Your task: Using the records below, quote only the span that opens with the line containing "Coluna 700000 litros" and closes with the line containing "Coluna 4000000 litros", exactly and inclusively.

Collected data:

___

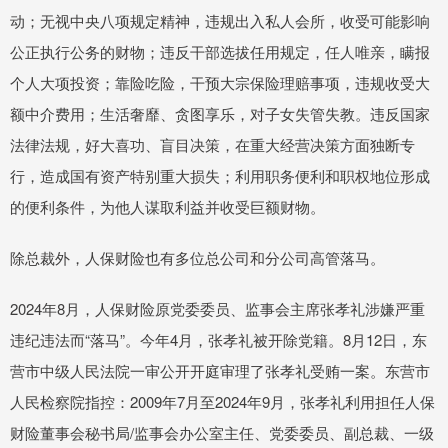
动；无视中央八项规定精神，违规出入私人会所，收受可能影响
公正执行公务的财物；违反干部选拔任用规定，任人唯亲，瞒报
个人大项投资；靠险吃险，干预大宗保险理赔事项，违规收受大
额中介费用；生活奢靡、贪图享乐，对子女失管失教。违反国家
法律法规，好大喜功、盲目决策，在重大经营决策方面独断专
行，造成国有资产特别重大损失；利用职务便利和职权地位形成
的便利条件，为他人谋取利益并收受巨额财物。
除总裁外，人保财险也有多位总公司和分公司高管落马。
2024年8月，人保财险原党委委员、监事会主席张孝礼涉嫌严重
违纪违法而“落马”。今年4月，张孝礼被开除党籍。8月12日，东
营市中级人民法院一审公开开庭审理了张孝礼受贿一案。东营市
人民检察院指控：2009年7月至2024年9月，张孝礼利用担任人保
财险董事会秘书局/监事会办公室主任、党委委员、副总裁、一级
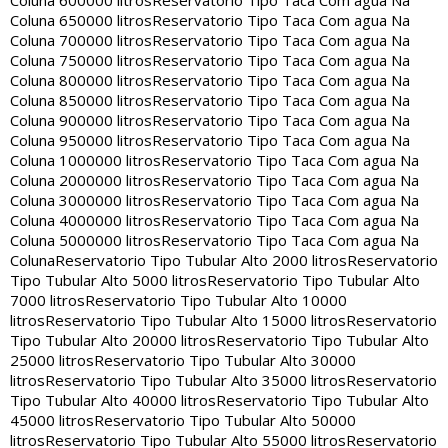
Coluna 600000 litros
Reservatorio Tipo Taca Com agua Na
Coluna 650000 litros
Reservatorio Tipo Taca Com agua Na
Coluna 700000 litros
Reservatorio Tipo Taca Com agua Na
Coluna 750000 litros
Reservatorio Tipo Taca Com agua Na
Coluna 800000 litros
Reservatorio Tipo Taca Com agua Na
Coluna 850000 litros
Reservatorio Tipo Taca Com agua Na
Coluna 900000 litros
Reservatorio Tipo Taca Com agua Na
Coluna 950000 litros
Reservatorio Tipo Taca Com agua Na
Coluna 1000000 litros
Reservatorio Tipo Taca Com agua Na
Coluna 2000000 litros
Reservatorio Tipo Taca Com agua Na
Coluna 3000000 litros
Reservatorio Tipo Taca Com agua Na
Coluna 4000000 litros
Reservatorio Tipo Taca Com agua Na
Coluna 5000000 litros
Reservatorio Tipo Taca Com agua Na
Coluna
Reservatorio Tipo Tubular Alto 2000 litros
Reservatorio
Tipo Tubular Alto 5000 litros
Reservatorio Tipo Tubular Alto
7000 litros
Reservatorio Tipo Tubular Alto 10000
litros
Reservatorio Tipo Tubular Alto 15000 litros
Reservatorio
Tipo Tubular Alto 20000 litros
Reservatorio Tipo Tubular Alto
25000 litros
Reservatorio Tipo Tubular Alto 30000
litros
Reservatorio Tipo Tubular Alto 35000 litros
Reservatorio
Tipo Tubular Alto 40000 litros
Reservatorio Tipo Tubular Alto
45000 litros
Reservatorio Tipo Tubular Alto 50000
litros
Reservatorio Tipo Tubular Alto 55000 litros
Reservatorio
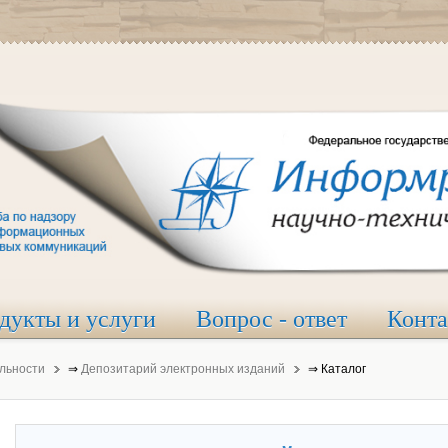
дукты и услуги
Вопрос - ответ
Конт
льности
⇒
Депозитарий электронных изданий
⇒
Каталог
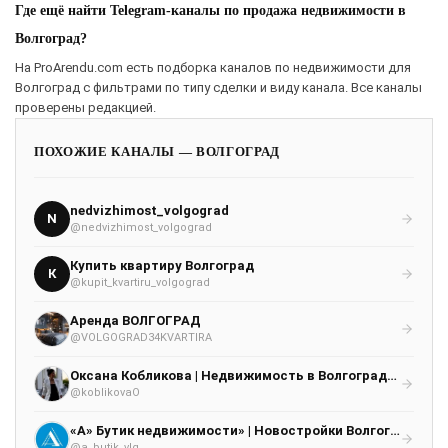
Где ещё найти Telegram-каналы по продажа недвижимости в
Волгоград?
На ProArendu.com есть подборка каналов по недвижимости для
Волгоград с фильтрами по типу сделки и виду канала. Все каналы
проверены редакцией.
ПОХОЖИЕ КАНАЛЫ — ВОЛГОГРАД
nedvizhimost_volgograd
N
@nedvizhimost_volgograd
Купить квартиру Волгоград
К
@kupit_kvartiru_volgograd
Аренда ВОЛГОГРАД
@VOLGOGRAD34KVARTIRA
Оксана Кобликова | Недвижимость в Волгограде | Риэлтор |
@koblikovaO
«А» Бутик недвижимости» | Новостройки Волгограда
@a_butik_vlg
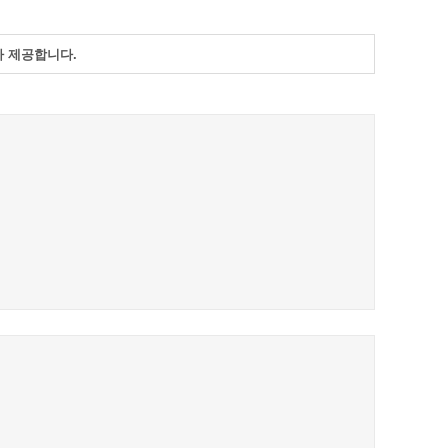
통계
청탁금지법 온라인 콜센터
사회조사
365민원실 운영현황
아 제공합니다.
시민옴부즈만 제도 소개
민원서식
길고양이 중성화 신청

___

Task solution:
Coluna 700000 litros
Reservatorio Tipo Taca Com agua Na
Coluna 750000 litros
Reservatorio Tipo Taca Com agua Na
Coluna 800000 litros
Reservatorio Tipo Taca Com agua Na
Coluna 850000 litros
Reservatorio Tipo Taca Com agua Na
Coluna 900000 litros
Reservatorio Tipo Taca Com agua Na
Coluna 950000 litros
Reservatorio Tipo Taca Com agua Na
Coluna 1000000 litros
Reservatorio Tipo Taca Com agua Na
Coluna 2000000 litros
Reservatorio Tipo Taca Com agua Na
Coluna 3000000 litros
Reservatorio Tipo Taca Com agua Na
Coluna 4000000 litros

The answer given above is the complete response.